Driving aimlessly for ten minutes, I started up to three fights with over stupid drivers: they were either too slow or driving madly. Images from my make out with Taytum played in my mind repeatedly and I couldn't but feel torn about them: Every part of me was excited at our proximity. My heart never danced as wildly. I was under such a trance that sobriety and good judgement left my body. Then, it hit me: I am kissing my supposed to be cousin-in-law. I am kissing Briana's best friend when I want my Briana back. I am kissing Taytum when she dating Drew. She and I are cheating on both of our perfect others. Taytum's perfect half is Drew such idea irked me to no end. I just could not accept that a sweet introverted girl like her would end up with a player as Drew.

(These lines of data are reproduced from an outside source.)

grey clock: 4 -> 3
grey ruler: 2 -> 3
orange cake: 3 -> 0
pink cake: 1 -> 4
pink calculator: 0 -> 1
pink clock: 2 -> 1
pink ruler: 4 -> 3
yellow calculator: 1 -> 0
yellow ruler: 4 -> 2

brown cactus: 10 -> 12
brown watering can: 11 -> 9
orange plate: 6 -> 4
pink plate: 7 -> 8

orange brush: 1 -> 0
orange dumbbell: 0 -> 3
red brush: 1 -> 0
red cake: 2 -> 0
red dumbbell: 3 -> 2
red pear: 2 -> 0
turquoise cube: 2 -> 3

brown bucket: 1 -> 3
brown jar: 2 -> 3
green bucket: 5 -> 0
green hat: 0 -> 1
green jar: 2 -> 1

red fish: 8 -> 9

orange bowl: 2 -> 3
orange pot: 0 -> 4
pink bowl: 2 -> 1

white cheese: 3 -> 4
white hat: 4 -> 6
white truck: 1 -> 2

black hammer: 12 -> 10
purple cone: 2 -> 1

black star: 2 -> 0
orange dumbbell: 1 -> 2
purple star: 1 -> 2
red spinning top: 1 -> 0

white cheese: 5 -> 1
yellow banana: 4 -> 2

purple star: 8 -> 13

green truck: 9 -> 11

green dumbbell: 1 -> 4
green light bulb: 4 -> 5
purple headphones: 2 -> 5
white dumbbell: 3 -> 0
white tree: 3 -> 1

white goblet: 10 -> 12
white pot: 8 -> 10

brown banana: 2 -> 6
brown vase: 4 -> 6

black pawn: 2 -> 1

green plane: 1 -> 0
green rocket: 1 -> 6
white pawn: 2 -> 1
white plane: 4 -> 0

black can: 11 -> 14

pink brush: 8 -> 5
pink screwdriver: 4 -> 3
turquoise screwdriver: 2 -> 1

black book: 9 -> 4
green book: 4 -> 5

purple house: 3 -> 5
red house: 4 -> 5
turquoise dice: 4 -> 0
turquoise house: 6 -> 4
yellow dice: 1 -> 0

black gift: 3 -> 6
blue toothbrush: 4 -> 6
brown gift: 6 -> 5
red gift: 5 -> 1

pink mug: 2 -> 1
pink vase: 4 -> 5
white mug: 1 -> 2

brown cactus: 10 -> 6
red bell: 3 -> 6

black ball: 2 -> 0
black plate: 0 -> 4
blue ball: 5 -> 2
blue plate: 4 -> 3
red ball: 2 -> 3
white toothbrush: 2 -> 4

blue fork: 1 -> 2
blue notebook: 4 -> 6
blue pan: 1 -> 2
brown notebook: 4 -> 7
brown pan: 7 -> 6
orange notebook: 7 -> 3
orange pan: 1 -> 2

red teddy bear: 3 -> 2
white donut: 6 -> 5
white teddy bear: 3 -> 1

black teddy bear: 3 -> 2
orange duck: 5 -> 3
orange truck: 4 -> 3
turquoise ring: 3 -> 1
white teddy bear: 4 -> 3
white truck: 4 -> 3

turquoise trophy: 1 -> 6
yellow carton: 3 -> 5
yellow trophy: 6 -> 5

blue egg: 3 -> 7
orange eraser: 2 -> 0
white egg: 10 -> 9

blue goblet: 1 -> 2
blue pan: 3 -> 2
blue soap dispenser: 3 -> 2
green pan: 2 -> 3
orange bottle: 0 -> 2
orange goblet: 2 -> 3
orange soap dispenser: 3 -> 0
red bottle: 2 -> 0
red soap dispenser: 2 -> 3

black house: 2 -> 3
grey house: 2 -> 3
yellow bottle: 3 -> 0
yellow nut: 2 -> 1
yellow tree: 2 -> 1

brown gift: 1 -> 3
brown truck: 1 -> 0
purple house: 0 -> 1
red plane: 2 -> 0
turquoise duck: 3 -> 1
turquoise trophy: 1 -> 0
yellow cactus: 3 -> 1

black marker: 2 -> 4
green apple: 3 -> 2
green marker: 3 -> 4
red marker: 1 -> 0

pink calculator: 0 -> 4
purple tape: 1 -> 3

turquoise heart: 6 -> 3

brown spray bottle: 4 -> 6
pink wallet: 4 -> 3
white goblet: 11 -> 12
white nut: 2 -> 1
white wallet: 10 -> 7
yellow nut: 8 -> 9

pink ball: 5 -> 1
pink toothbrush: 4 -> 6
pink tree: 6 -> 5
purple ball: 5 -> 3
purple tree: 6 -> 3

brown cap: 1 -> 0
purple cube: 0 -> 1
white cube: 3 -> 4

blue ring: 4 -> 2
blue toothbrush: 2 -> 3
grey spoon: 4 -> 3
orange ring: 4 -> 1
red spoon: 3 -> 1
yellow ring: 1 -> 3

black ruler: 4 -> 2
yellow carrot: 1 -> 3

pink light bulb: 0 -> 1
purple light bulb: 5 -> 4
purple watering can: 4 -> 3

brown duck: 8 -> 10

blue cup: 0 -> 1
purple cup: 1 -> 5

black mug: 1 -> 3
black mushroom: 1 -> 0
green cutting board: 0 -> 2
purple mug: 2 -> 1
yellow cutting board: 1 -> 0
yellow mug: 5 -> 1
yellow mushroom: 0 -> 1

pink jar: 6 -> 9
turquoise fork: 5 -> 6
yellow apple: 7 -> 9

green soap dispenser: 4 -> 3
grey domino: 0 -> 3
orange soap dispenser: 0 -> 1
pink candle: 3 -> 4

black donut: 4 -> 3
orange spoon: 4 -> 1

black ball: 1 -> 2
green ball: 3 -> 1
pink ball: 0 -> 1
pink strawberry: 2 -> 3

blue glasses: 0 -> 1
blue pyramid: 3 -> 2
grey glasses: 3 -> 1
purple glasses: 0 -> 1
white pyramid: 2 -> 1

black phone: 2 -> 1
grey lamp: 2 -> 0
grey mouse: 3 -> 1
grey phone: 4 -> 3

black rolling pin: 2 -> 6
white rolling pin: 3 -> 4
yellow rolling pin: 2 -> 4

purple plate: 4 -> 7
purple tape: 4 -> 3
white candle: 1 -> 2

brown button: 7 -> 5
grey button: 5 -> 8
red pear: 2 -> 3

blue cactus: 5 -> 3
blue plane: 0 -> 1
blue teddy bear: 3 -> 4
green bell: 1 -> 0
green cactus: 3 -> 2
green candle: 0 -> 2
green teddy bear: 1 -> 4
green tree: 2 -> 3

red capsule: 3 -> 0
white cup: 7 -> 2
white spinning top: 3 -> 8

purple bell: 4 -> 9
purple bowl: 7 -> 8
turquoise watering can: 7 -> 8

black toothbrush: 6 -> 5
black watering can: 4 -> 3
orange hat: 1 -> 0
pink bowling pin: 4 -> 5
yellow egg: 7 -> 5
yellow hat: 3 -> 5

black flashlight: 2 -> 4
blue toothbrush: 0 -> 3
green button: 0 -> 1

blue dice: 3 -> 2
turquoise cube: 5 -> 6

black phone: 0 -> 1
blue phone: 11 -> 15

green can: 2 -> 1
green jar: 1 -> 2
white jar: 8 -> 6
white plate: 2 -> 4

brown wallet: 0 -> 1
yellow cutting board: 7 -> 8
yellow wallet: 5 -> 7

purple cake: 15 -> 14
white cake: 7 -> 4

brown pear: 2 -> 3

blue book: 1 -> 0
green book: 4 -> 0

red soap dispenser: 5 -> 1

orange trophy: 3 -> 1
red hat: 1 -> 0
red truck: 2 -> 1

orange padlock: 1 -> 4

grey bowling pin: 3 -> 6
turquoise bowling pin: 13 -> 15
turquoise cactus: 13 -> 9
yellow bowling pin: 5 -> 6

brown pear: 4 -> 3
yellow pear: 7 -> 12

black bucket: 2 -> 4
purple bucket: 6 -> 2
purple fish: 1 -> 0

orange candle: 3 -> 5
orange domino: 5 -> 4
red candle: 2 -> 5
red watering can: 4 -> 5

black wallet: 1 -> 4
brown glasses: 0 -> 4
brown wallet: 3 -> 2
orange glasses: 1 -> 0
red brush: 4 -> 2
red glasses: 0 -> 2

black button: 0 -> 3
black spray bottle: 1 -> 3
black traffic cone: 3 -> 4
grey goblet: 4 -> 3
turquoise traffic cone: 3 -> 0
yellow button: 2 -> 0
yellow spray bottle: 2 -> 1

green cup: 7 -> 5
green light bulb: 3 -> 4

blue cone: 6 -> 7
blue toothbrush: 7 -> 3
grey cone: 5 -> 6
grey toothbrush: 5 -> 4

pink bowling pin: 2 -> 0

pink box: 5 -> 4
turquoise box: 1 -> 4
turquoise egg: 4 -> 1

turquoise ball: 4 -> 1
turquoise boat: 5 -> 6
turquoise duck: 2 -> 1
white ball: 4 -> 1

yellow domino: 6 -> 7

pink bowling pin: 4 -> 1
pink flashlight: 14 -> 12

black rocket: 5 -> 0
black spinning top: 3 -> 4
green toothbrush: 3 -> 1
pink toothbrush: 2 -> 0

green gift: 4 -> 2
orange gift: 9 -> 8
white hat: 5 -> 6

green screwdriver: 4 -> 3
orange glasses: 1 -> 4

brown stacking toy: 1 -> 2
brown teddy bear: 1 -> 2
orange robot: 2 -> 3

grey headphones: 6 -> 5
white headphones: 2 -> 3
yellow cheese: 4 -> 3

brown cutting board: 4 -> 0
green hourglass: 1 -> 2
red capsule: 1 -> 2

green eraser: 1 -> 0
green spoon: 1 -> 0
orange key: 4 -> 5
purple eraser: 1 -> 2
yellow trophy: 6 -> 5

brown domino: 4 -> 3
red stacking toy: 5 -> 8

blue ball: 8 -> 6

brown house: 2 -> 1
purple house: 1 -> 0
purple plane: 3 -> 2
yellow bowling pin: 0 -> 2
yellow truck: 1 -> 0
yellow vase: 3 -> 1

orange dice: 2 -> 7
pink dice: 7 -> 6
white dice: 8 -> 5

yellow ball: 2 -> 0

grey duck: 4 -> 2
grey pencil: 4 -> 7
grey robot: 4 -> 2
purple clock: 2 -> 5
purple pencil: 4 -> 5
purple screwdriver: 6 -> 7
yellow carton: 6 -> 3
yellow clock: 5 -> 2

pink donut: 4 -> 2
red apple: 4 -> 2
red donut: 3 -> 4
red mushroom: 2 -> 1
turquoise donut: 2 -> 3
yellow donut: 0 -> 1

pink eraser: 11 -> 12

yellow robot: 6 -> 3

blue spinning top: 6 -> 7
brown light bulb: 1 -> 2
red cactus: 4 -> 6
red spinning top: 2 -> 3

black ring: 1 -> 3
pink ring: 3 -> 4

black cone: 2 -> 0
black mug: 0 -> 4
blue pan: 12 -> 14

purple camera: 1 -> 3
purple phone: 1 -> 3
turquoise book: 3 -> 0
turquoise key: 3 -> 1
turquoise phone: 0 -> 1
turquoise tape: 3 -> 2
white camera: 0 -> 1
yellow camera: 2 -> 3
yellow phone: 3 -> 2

What if he breaks her heart?

What if he makes her cry?

What if he does make her cry like I did? I still can hear her little faint sobs as I closed the door of her house after me. I did not know what force controlled me but a make out session with Taytum is all I wanted when she defended Drew. Holding her between my hands, biting on her lower lip delicately, hearing her moan as my hands explored her curves and tongue dived into a battle with hers made me feel on could nine. It all felt right till I remembered the cause of my visit "Briana". I  reluctantly pushed away from Taytum ignoring how luring her heavy breaths sounded and how her chest rose so erotically. 

"Mistake" that word stung me as it left my lips but I had to draw some line between us. Maybe, now Taytum will go back to hating me. Maybe she will distance herself again and I would have the capacity to look for Briana without any kind of distraction. 

"Get my private jet ready. I am fly to Godalming in less than an hour" I ordered my assistant 

I have to find Briana. I have to set the world back in order. I have to bring her back, fix whatever had broke between us and just continue with my life plan of marrying the perfect woman for me.